Quienes me han leído saben que acá, ahora, persisto en sostener una contrariada coherencia. Estoy convencido, estos datos y anécdotas tienen que ver con la escritura. No la determinan, pero inciden más de lo que me gustaría cuando llega el momento de publicar.
A pesar de todo, no soy pesimista. Son varias las generaciones que en el presente, desde la diversidad y la disidencia, están generando escrituras cuestionadoras, y lo hacen en el marco de una crisis que afecta a la industria tanto como a la realidad de quienes, a pesar de las dificultades colectivas y personales de toda índole, persisten en la escritura y creen que si bien la escritura no puede transformar el mundo, puede hacerlo un poco mejor.
La vida es breve, uno escribe contra la fugacidad. Escribir es el intento, muchas veces frustrado, de capturar instantes de belleza, registrarlos para que sobrevivan a la finitud. Se escribe en soledad, pero no ajeno a las contradicciones de lo real, de lo social. Hace falta una gran tolerancia al fracaso para este oficio. “Escribo porque sufro”, dice John Berger, y lo dice “con la esperanza entre los dientes”, y esta es una verdad que no se transa.

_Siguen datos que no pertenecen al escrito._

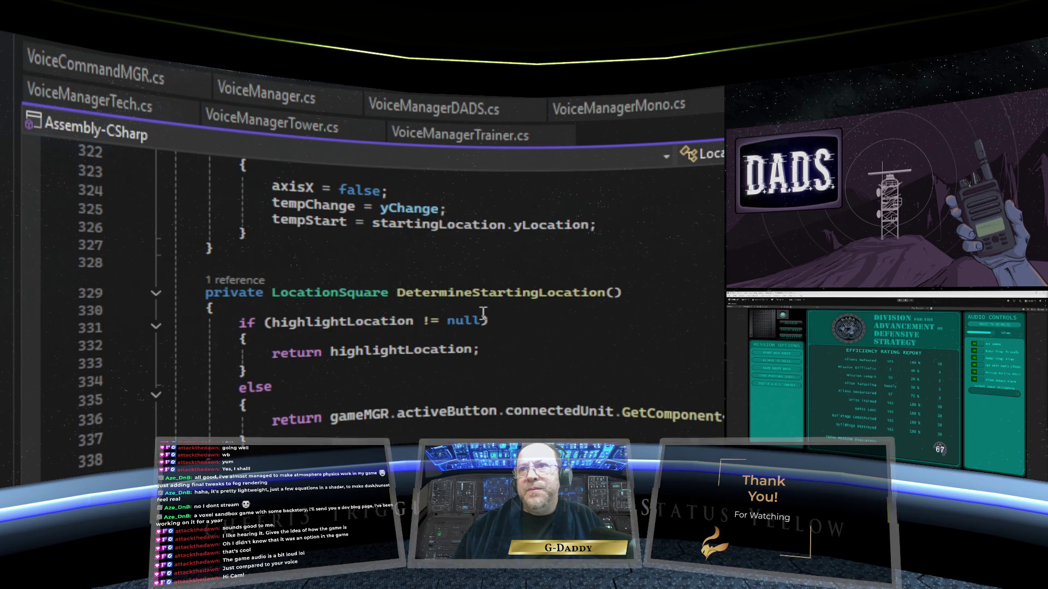
pyautogui.scroll(-3, 497, 326)
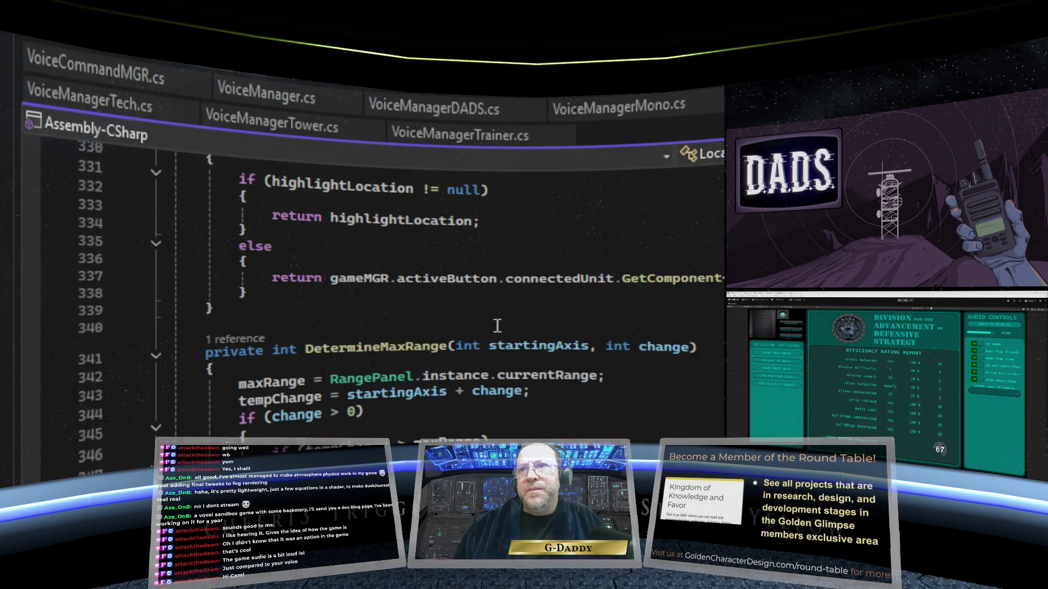
pyautogui.scroll(-2, 497, 326)
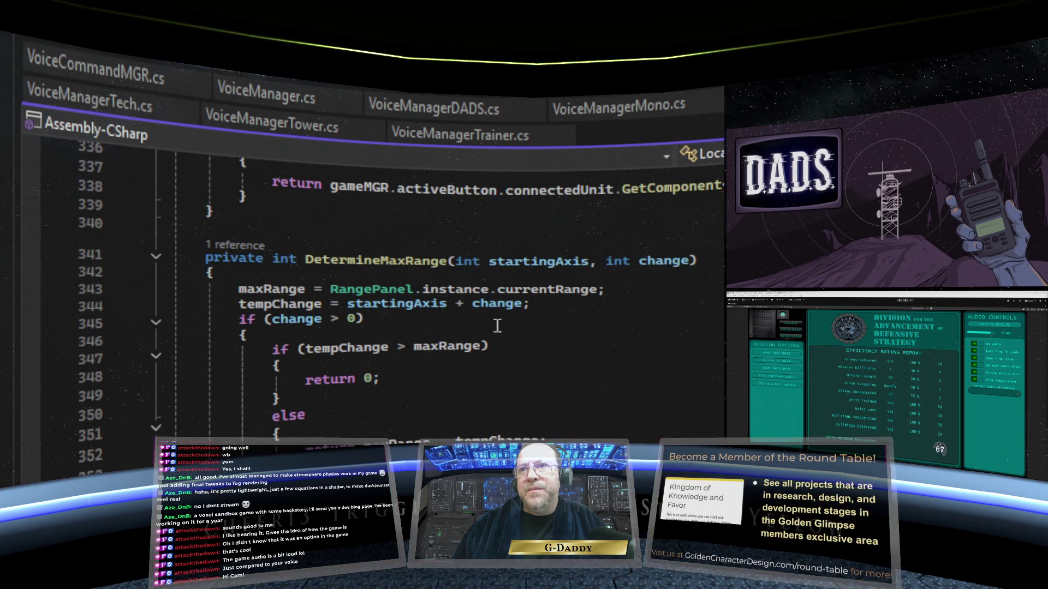
pyautogui.scroll(-7, 497, 326)
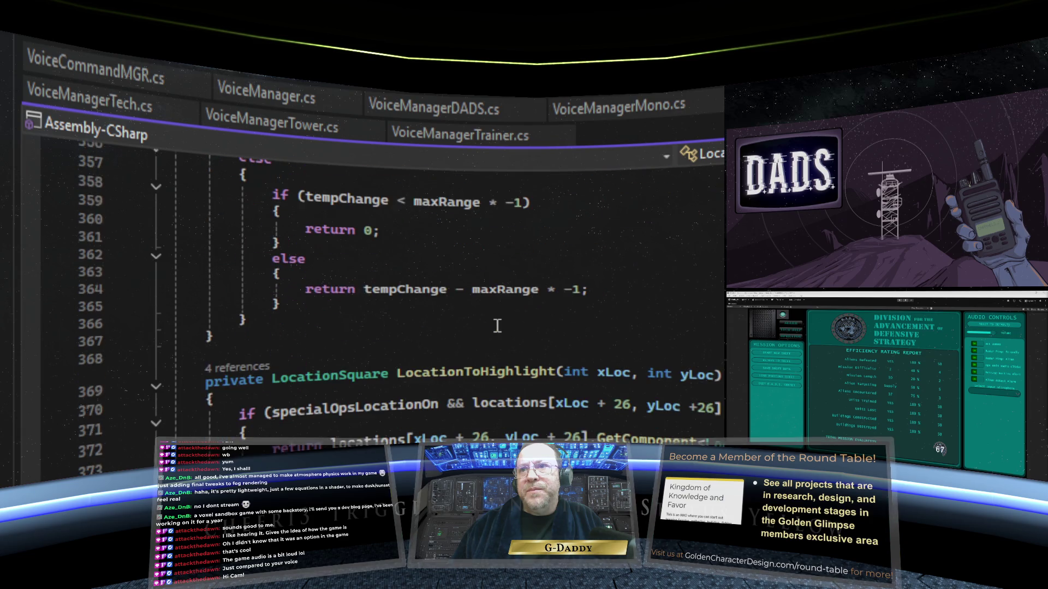
pyautogui.scroll(-3, 497, 325)
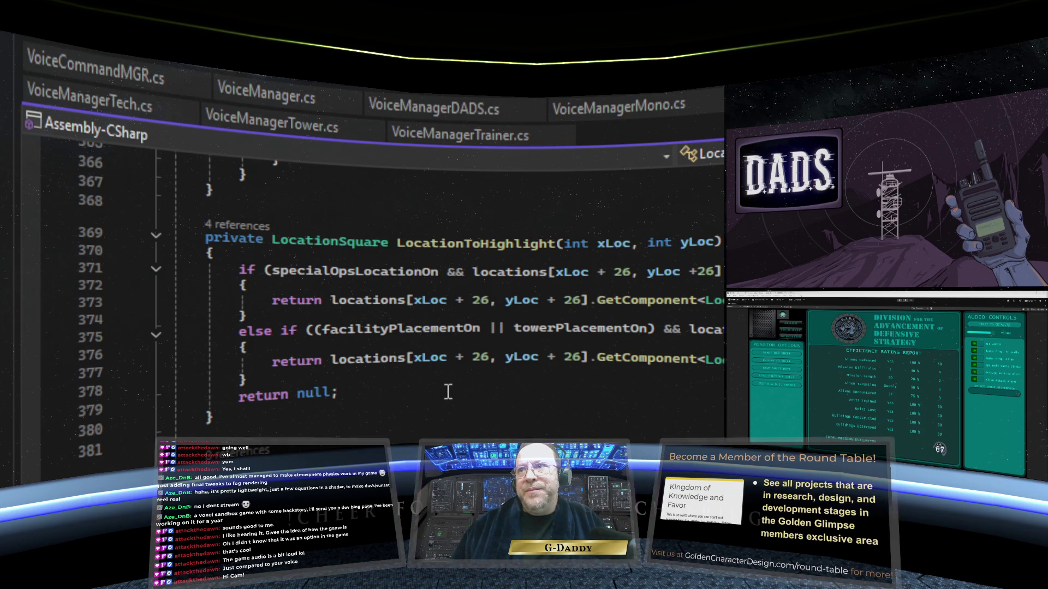
pyautogui.scroll(-4, 448, 391)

Mientras escribía este texto para aliviar la tensión, con la conciencia de que este discurso pronto será olvidado, salí a la noche, al bosque. Me acerqué a un árbol añoso, lo toqué, respiré la oscuridad. Al volver a la mesa, a la birome negra y a la hoja, algo había pasado, una especie de gratitud, y seguí escribiendo. No cambiaría este oficio por nada del mundo. Gracias.